(Records from a dataset)
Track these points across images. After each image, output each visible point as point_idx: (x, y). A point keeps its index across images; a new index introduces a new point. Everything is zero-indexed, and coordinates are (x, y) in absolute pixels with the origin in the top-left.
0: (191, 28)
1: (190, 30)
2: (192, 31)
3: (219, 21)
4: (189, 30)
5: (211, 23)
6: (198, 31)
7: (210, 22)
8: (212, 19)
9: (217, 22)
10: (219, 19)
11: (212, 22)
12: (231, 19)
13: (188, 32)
...
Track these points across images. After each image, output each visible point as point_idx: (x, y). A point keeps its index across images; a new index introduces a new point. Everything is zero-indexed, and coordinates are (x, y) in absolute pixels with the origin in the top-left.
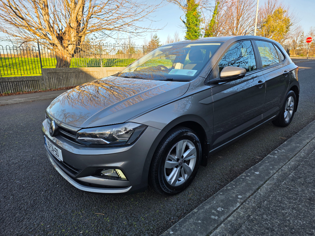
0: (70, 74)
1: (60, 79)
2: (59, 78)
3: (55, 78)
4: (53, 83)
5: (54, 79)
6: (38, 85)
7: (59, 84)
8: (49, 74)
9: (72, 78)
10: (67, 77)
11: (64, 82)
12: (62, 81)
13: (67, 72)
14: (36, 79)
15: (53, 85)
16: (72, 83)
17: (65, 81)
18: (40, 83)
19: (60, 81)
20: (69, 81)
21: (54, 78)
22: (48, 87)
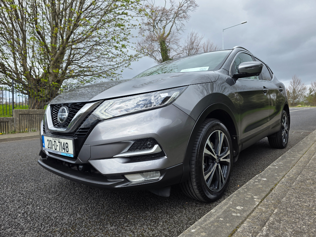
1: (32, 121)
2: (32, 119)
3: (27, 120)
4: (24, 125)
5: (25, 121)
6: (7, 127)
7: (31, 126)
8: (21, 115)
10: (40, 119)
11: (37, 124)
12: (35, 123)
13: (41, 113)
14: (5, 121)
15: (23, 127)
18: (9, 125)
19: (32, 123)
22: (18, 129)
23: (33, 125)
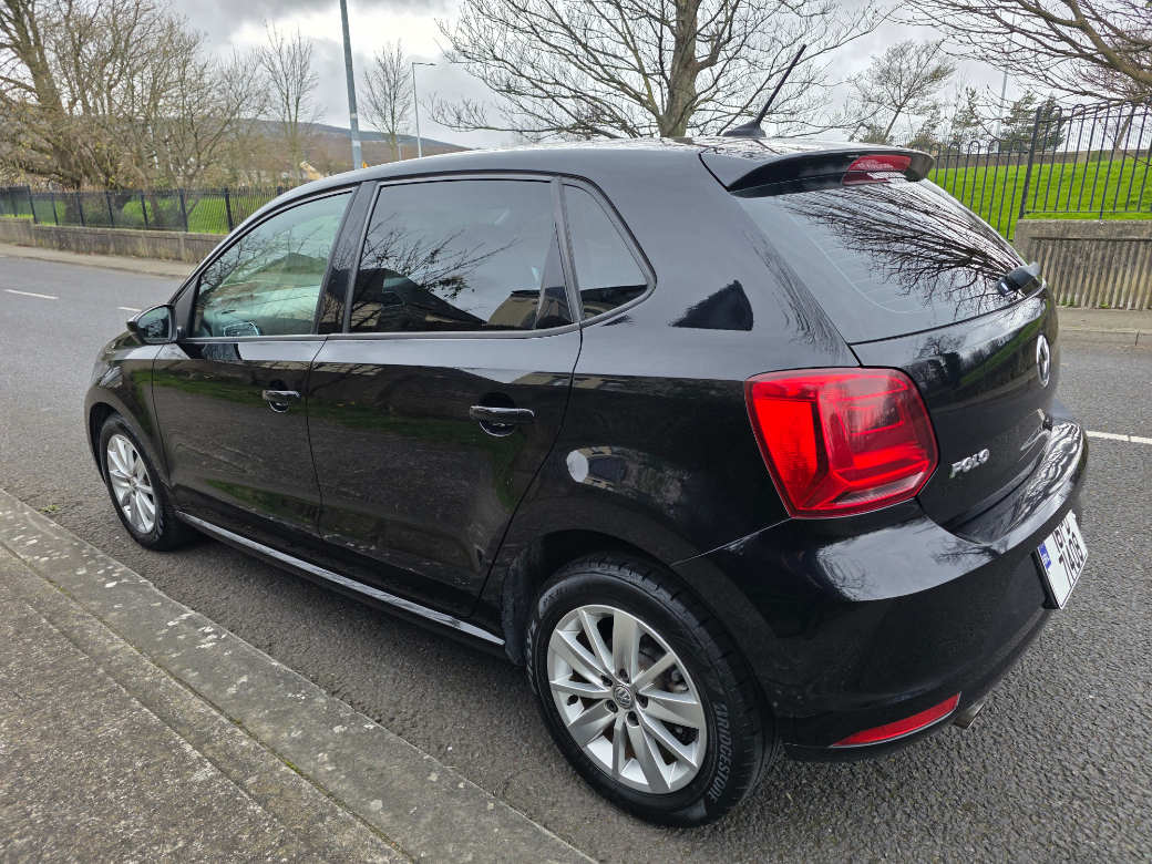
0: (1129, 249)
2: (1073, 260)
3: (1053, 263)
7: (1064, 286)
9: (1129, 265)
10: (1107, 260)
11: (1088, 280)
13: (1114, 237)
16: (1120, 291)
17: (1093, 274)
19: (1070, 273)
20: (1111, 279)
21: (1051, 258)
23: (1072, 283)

== Task objective ==
Go to the line with "3: (219, 21)" in the entries above and repeat every line from there through the line with "13: (188, 32)", exactly and with no other text.

== Response area ==
3: (219, 21)
4: (189, 30)
5: (211, 23)
6: (198, 31)
7: (210, 22)
8: (212, 19)
9: (217, 22)
10: (219, 19)
11: (212, 22)
12: (231, 19)
13: (188, 32)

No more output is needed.